When players try to solve word games, they attempt to put together clues to find the solution. Sure, it helps to have a strong vocabulary, but finding the right answers to those puzzles is as much about logic and strategy as it is about being a wordsmith.
Using a surprisingly comparable process, an interdisciplinary team of Northwestern Engineering researchers pieced together a method to determine how different 2D materials respond to disorder – testing some materials that could possibly replace silicon in new transistors and sensors.
“The analysis method will lead to a better understanding of disorder potentials in 2D materials to help make faster transistors, as well as better gas sensors that can more easily discriminate different gases,” said Matthew Grayson, professor of electrical and computer engineering at the McCormick School of Engineering, and one of the study’s authors.
Presented in the paper “Field-effect Conductivity Scaling for Two-dimensional Materials with Tunable Impurity Densit,” published in the journal 2D Materials, the investigators developed a method to determine the fingerprint of the neighboring disorder as seen by a 2D material.
In science, disorder refers to imperfections or nearby charges that might scatter the otherwise straight path of an electron. 2D materials like graphene are particularly susceptible to nearby disorder because they are literally several atoms thick, at most.
“Disorder characterization is paramount in understanding and improving the performance of 2D materials,” Grayson said. “This paper shows that there exists a universal curve that serves as a fingerprint of that disorder. Even though different doses of disorder appear to result in completely different behaviors, these behaviors all represent individual threads of an overall tapestry.”
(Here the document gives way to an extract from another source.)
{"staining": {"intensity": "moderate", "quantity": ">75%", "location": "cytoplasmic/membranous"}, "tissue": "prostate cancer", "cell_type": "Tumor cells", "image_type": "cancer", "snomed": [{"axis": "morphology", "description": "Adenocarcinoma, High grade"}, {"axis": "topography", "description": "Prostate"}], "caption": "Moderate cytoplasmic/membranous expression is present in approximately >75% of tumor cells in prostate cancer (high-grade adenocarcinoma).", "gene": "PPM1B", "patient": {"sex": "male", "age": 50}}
This is where the similarity comes in between the science and games you play on your phone or printed newspaper.
Using 2D material samples developed by the Hersam and Dravid groups, Grayson and his team implemented a new method to measure electrical conductivity curves using a cryostat, a device that preserves samples at low temperatures for microscopic examination. At room temperature, the charges that constitute disorder are free to shift around until they reach equilibrium, but when frozen in the cryostat, the disorder is frozen in place.
Each individual conductivity curve resembles a puzzle piece. The researchers then utilized an empirical rule to piece together all the curves until they formed a complete picture.
They then used physical arguments to understand why this rule works as well as it does. As a result, they solved the riddle of how each of the materials under study respond to a specific class of imperfections.
“The impressive continuity of this picture when all the puzzle pieces were in place inspired us to dig deeper into the physics to understand what the underlying reason must be for this behavior,” Grayson said. “The same mentality that the general public uses to solve their daily Wordle or crossword puzzle is applied here.”
These findings also have implications for 2D materials research moving forward.
“Instead of seeing individual devices made from the same 2D materials as a bunch of puzzle pieces that each have to be studied independently, you can now locate where a given sample fits into the previously solved puzzle,” Grayson said, “so that each individual piece is instantly recognized as part of a greater picture.